With the roundhouse walls in place, I laid out the tracks for each of the eight stalls. adjusting for the correct length from the turntable pit to the rear wall. Since Mike Ribero's kit was slightly undersize, clearance for EBT locomotives and the M-1 gas electric, tolerances are critical. The tracks had to be precisely in the center of each door, and even then the clearance was only about 1/16 of an inch on each side./
Once the tracks were laid out and pinned in place, I removed the roundhouse and turntable from the layout and returned it to the work bench. With the tracks marked out correctly, I began work on the timber trusses located between each stall. My plan was to install hanging lights from each truss with green shades similar to the prototype. The lights would be tiny surface mounted LEDs (SMDs) suspended from copper strips providing power. Here I am attaching the copper strips to the trusses with ACC.
The SMDs were soldered to the copper strips in opposing directions, so that the DCC current will flow in one direction half the time and in the reverse direction the other half. Since the DCC signal is faster than the eye can detect, each diode will appear to be lit all the time.
Here I have hooked up the truss lights to a DCC source, with a 1K ohm resistor in series.. You can see the lights reflecting on the work bench.
The work is quite delicate and requires a great deal of patience, but the results are worth the effort.

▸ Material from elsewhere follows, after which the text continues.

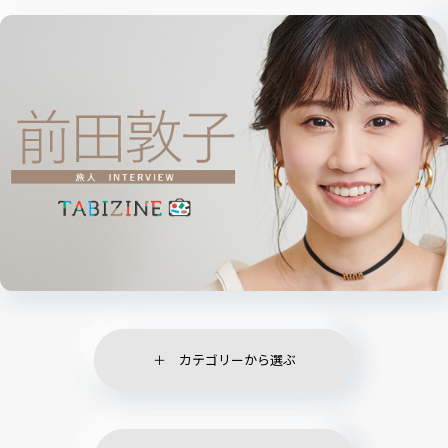
カテゴリーから選ぶ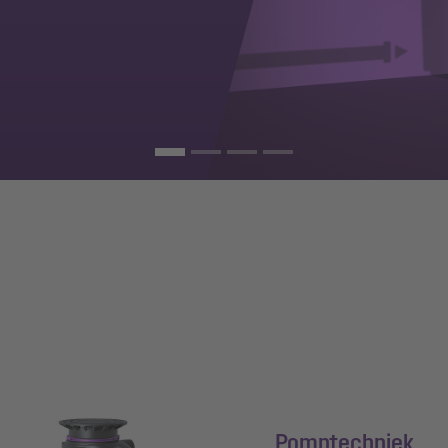
Pomptechniek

Here is a photo of all seven trusses test fit in the roundhouse with the lights attached.
With the lighting and trusses in place, the next step in finishing the roundhouse was to install and ballast the tracks. Here I worked with the HABS/HAER drawings to recreate as closely as possible the actual interior of the EBT roundhouse. According to the engineering drawings, six of the eight stalls had 62 foot long inspection pits between the rails, which allowed shop workers to have access to the underside of the locomotives. I decided that it would be too difficult for me to cut actual service pits into the cork and foam foundation, so I opted for a ruse. The ties and cork under the tracks were painted grimy black, with the assumption that once the roundhouse was complete with the roof in place, the lighting would be so dim inside that a visitor to the layout would see only a dark place between the rails, giving the illusion of an engine pit. Here the top layer of cork has been removed and the space painted black.
With preliminary work completed, the tracks were laid down and secured with adhesive latex caulk. Each of the trusses was located midway between tracks and cemented in place with ACC. The wires from the SMDs (one passing through a resistor on each truss) were inserted in holes at the rear of each stall. To further the illusion of the service pits, strips of .060" by .156" Evergreen styrene were run along the outside of the rails to suggest the walls of the service pit. The.060" height of the strip was slightly less than the height of the code 70 rails. For stall 8, which did not have a service pit, a strip of .060" by .250" stryrene was run down the center of the track as well. A short length of .250" strip was placed at the entrance and another at the back wall, to suggest the front and back edges of the pit. The strips were painted a gray color to suggest concrete.
In the above picture, you can see the wiring for the SMD lights, the styrene strips to suggest the pit walls, and fine gray ballast that has been cemented to the floor with latex caulk. This essentially finished the interior of the roundhouse. Only a few details on the roof remained.
The roof of the prototype roundhouse was covered with rolled tar paper. I used 3M Micropore paper medical tape, applied over the styrene sheet roof sections. When painted with Tamiya NATO black, the roof presented a realistic, grimy appearance. Here is the partially scenicked turntable and roundhouse with the roof monitors in place.
The last detail was the addition of the smoke jacks located behind the roof monitors, directly over the stacks of the locomotives when they were inside the roundhouse. Quarter inch square tubing was the perfect size for the metal stacks, but I was stumped as to how to keep them upright at the correct angle to the roof, and how to make the pyramid shaped caps for them.
I solved the problem of support for the smoke jacks by sliding the square tubes into a slightly larger size piece of tubing, with one end cut at the same angle as the roof. When the jacks are inserted in the roof, these "collars" provide the support to keep them vertical at the correct angle. For the smoke jack caps, I made resin castings, taking one of the monitor chimneys and making a series of impressions in a block of modeling clay. I poured the resin into the molds and waited two days. The castings are miniature versions of the monitor roofs.
Here is a photo of six caps curing in a block of clay. The finished product is on the left.
All that remains is to move the roundhouse back to the layout, where it will be a centerpiece of my East Broad Top Railroad shop complex.